Run and inspect results
Since the data will be streamed into a DeltaLakeTableDataObject
, the metastore container is necessary. Further, we aim to inspect the data using the Polynote notebook. Thus, first these containers are launched using (in the SDL example base directory):
./part2/podman-compose.sh #use the script from the getting-started guide
podman pod ls
With the second command we can verify the pod name and both running containers in it (should be three including the infra container).
Then, the SDLB can be launched using the additional option to mount the Airbyte connector directory:
podman run --hostname localhost --rm --pod sdl_airbyte -v ${PWD}/source-github/:/mnt/source-github -v ${PWD}/data:/mnt/data -v ${PWD}/target:/mnt/lib -v ${PWD}/config:/mnt/config sdl-spark:latest --config /mnt/config --feed-sel download
The output presents the successful run of the workflow:
2022-03-16 07:54:03 INFO ActionDAGRun$ActionEventListener - Action~download-commits[CopyAction]: Exec succeeded [dag-1-80]

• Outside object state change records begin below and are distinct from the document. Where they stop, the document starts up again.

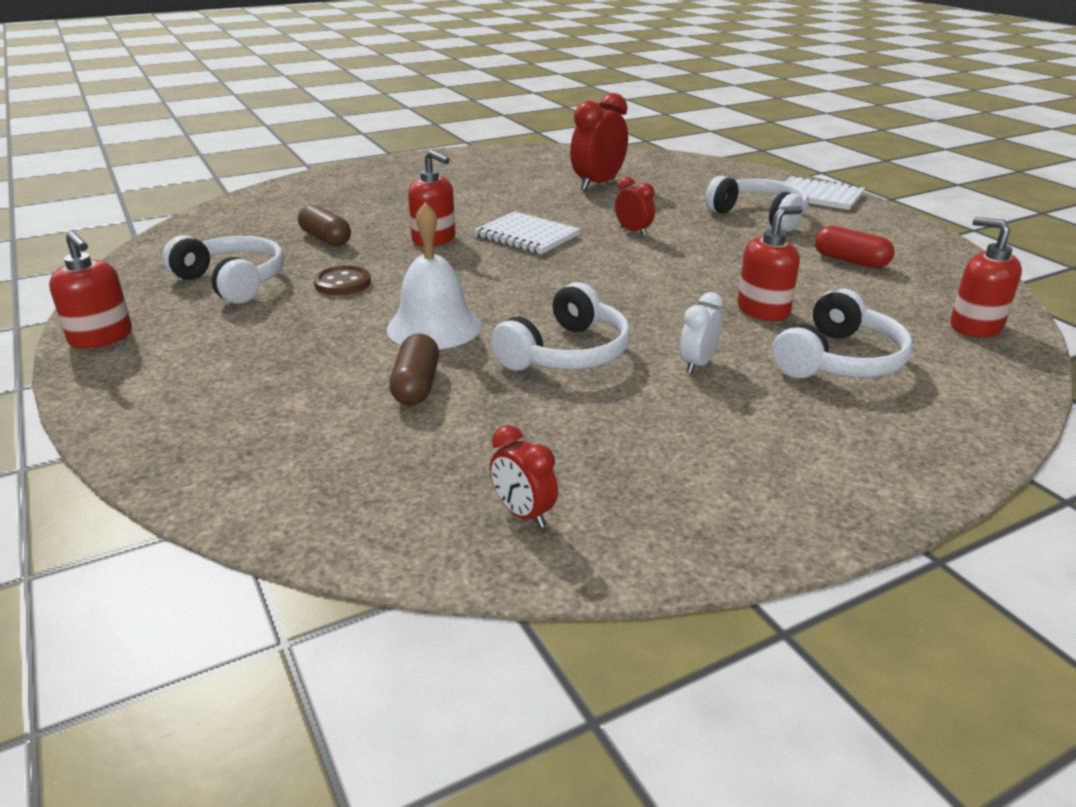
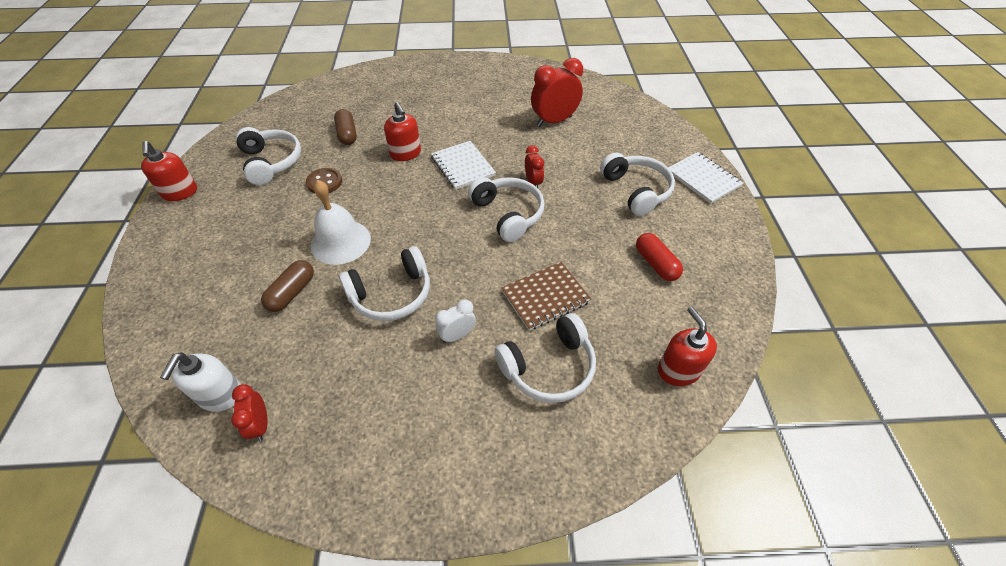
camera: 25 degrees right, 20 degrees up
red soap dispenser [737,206,803,321] -> brown notebook [501,262,592,331]
none -> white soap dispenser [160,352,241,412]
none -> white headphones [468,177,544,242]

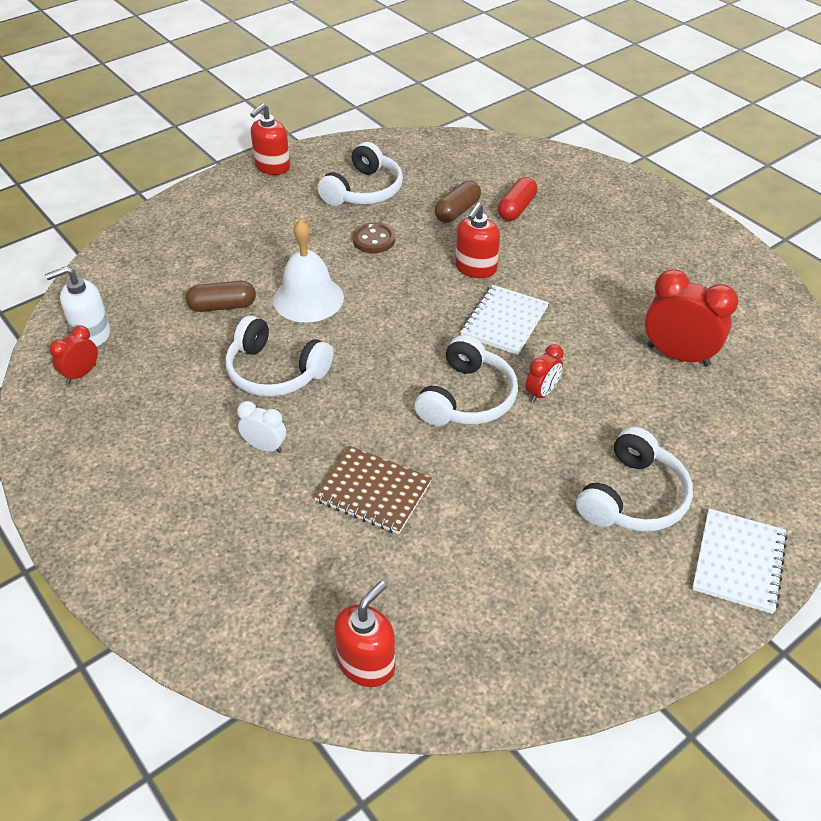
camera: 55 degrees right, 5 degrees down
white headphones [494,313,596,403] -> none
red capsule [636,233,683,281] -> red capsule moved to [498,177,537,221]

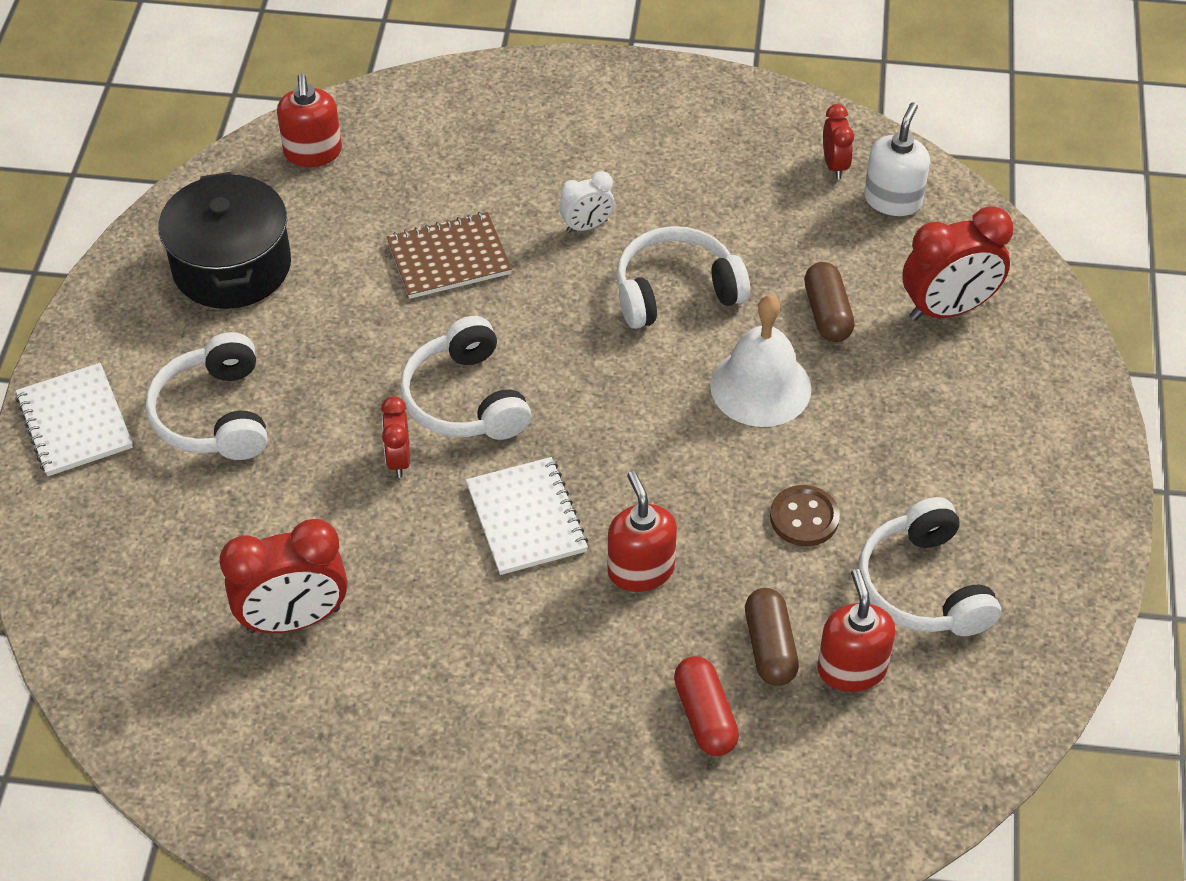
camera: 135 degrees right, 5 degrees up
brown capsule [186,281,256,312] -> brown capsule turned 45 degrees counterclockwise [804,262,855,342]
red soap dispenser [250,103,290,175] -> red soap dispenser moved to [817,569,896,692]
none -> black pot [159,172,291,309]
none -> red clock [902,206,1013,321]

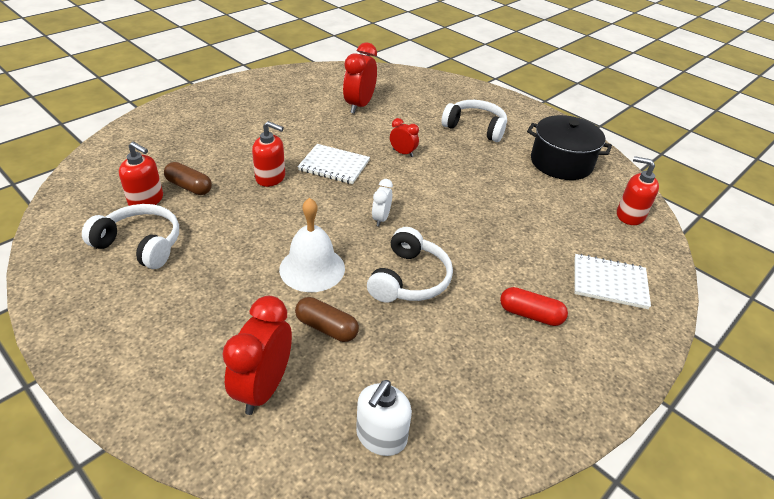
camera: 125 degrees right, 10 degrees down
white notebook [15,363,133,476] -> white notebook moved to [574,254,651,309]
brown notebook [386,212,512,299] -> none
white headphones [400,316,531,440] -> none
white clock [559,171,615,233] -> white clock moved to [372,179,393,226]
red capsule [674,656,739,756] -> red capsule moved to [500,287,568,326]
brown button [770,485,840,546] -> none
red clock [823,104,854,179] -> none
white soap dispenser [864,102,930,216] -> white soap dispenser turned 60 degrees clockwise [356,380,412,456]

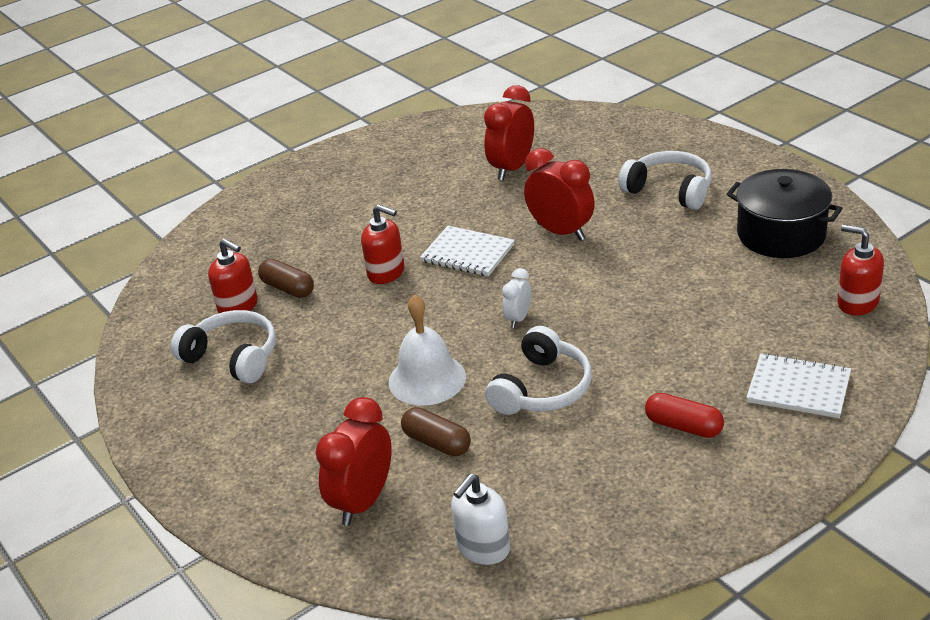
camera: 15 degrees right, 5 degrees down
red clock [390,118,419,157] -> red clock [524,148,595,241], size x1.84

2022-03-16 07:54:03 INFO ActionDAGRun$ - exec SUCCEEDED for dag 1:
┌─────┐
│start│
└───┬─┘
│
v
┌───────────────────────────────────────┐
│download-commits SUCCEEDED PT11.686865S│
└───────────────────────────────────────┘
[main]
2022-03-16 07:54:03 INFO LocalSmartDataLakeBuilder$ - LocalSmartDataLakeBuilder finished successfully: SUCCEEDED=1 [main]
2022-03-16 07:54:03 INFO SparkUI - Stopped Spark web UI at http://localhost:4040 [shutdown-hook-0]
Launching Polynote localhost:8192
in the browser, we can inspect data and develop further workflows. Here an example, where the commits are listed, which were committed in the name of someone else, excluding the web-flow. See Polynote Notebook
Summary
The Airbyte connectors provide easy access to a variety of data sources. The connectors can be utilized in SDLB with just a few settings. This also works great for more complex interfaces.